If the object is moved closer to the lens than it's own focal length, the equations predict that S2 < 0. In this case the image is on the left of the lens. In other words, the rays on the right side of the lens are diverging as if they originated at a point to the left of the lens. Such an image is called a virtual image. When a magnifying glass is used in this way, it is impossible to converge all the light from a source to a single point. This situation does describe the use of a magnifying glass or reading glasses to better see something that is small and/or too close to the eye for comfortable viewing.

In this case it is worth noting that the rays continue to diverge after passing through the converging lens. But they diverge less. The question of whether a converging lens causes the rays to actually converge after passing through the lens is easy to answer:

1. If the object distance is greater than the focal length of a converging lens (S1 > f > 0) the converging lens causes the rays to converge.
2. If the object distance is less than the focal length converging lens (f > S1 0) the rays continue to diverge, but diverge less.
3. If the object distance equals the focal length of a converging lens (S1 = f > 0) the rays neither converge nor diverge, but emerge parallel to each other.
##### Thoughts on infinity

If the rays are parallel, they are said to meet at infinity. If S1 = f , then our equation (1/S1 + 1/S2 = 1/f) yields what may seem like the meaningless result, S2 = 1/0. This is a good place to mention that "infinity" has a practical value. We can give meaning to this equation to the loosely defined mathematically statement,

${\displaystyle {\frac {1}{0}}=\pm \infty }$  ,

${\displaystyle {\frac {1}{\pm 0}}=\pm \infty }$  and ${\displaystyle {\frac {1}{\pm \infty }}=\pm 0}$

where ${\displaystyle \pm 0}$  is commonly used "shorthand" for an infinitesimally small number either slightly larger or smaller than zero. This idea is also sometimes represented as ${\displaystyle 0^{+}}$  or ${\displaystyle 0^{-}}$ . It seems odd that zero-plus is almost equal to zero-minus, while plus and minus infinity seems far apart. See also Wikipedia:point at infinity.

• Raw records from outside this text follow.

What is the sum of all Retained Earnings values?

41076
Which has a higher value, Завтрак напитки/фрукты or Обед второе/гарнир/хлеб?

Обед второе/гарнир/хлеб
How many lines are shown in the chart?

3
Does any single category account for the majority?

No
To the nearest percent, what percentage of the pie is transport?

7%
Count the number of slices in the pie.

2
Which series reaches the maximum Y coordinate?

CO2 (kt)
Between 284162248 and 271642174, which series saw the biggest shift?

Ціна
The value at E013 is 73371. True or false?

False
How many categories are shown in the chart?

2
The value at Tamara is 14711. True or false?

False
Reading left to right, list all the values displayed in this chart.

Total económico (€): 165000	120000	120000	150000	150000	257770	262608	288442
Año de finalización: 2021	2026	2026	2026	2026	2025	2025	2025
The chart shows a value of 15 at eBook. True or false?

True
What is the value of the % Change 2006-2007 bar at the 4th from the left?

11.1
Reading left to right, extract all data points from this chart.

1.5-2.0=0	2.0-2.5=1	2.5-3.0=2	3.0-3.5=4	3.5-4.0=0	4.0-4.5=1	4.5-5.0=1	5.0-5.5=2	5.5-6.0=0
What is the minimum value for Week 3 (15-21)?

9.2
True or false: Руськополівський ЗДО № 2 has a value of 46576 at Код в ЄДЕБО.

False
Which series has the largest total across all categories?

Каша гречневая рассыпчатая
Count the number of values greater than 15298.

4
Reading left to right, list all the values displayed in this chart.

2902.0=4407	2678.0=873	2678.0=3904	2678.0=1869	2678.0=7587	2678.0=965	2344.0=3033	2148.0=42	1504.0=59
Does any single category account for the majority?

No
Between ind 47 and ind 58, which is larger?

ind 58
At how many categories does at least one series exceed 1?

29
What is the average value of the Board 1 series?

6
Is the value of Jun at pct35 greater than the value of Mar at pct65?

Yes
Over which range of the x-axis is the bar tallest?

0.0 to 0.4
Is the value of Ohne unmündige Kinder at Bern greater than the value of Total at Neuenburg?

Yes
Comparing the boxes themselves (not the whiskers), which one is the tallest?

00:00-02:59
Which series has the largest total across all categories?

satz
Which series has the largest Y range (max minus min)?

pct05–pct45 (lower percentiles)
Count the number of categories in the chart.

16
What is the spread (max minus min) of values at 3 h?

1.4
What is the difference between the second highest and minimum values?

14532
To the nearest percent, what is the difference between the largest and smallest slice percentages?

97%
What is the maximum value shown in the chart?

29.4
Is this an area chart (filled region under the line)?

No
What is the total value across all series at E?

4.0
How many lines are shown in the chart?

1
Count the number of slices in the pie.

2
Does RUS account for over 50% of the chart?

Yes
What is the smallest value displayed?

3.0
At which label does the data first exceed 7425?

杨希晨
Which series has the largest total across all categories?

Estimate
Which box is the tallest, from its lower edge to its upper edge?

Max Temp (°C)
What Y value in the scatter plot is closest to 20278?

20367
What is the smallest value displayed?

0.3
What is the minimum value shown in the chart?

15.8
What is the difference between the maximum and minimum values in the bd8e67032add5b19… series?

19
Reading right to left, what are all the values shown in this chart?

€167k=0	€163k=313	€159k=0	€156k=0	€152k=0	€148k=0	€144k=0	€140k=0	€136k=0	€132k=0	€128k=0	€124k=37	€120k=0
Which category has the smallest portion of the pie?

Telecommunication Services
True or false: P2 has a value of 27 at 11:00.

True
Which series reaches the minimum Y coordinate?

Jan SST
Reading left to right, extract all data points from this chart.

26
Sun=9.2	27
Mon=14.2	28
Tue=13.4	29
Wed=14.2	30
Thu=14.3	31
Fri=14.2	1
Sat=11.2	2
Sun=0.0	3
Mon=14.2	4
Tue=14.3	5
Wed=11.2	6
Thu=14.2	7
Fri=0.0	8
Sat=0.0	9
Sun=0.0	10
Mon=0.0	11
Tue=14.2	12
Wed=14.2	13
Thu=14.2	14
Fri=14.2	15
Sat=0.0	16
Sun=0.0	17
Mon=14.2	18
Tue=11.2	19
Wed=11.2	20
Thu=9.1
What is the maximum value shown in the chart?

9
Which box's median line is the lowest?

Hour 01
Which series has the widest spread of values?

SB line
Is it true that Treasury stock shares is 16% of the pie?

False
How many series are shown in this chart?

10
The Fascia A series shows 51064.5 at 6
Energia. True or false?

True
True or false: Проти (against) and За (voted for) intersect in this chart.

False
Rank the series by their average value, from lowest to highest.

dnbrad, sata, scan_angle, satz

by noting that in practice one cannot put the image exactly at a given point, with 0% error. If "0" is a very small positive number, then 1/"0" is very large and positive. If "0" is very close to zero, but negative, then 1/"0" approaches negative infinity. It is customary to use superscripts to indicate the sign of a number that is approaching zero: 0- is negative and 0+ is positive. Physically, the two infinities (positive and negative) are also "nearly equal" in that both represent nearly parallel rays that either slightly diverge or slightly converge.[1]

### Virtual images from a diverging lens when f < 0

If S1 > 0 and f <0, then S2 < 0.

The formulas above may also be used for negative (diverging) lens by using a negative focal length (f), but for these lenses only virtual images can be formed.

## More from Wikipedia

For students wishing to model the eye using the editable svg file, the Lensmaker's equation states that

${\displaystyle {\dfrac {1}{f}}=(n-1)\left({\dfrac {1}{R_{2}}}-{\dfrac {1}{R_{2}}}\right)}$

There is also a more general version of the formula if the lens is placed inside a medium other than air:

${\displaystyle {\dfrac {1}{f}}=\left({\dfrac {n_{2}}{n_{1}}}-1\right)\left({\dfrac {1}{R_{2}}}-{\dfrac {1}{R_{2}}}\right)}$

A number of consequences of these rules are discussed in Wikipedia's Geometrical optics

## Footnotes and references

1. In a similar vein, the "point" at infinity on a two dimensional plane is the antipodal point an "infinitely" large sphere.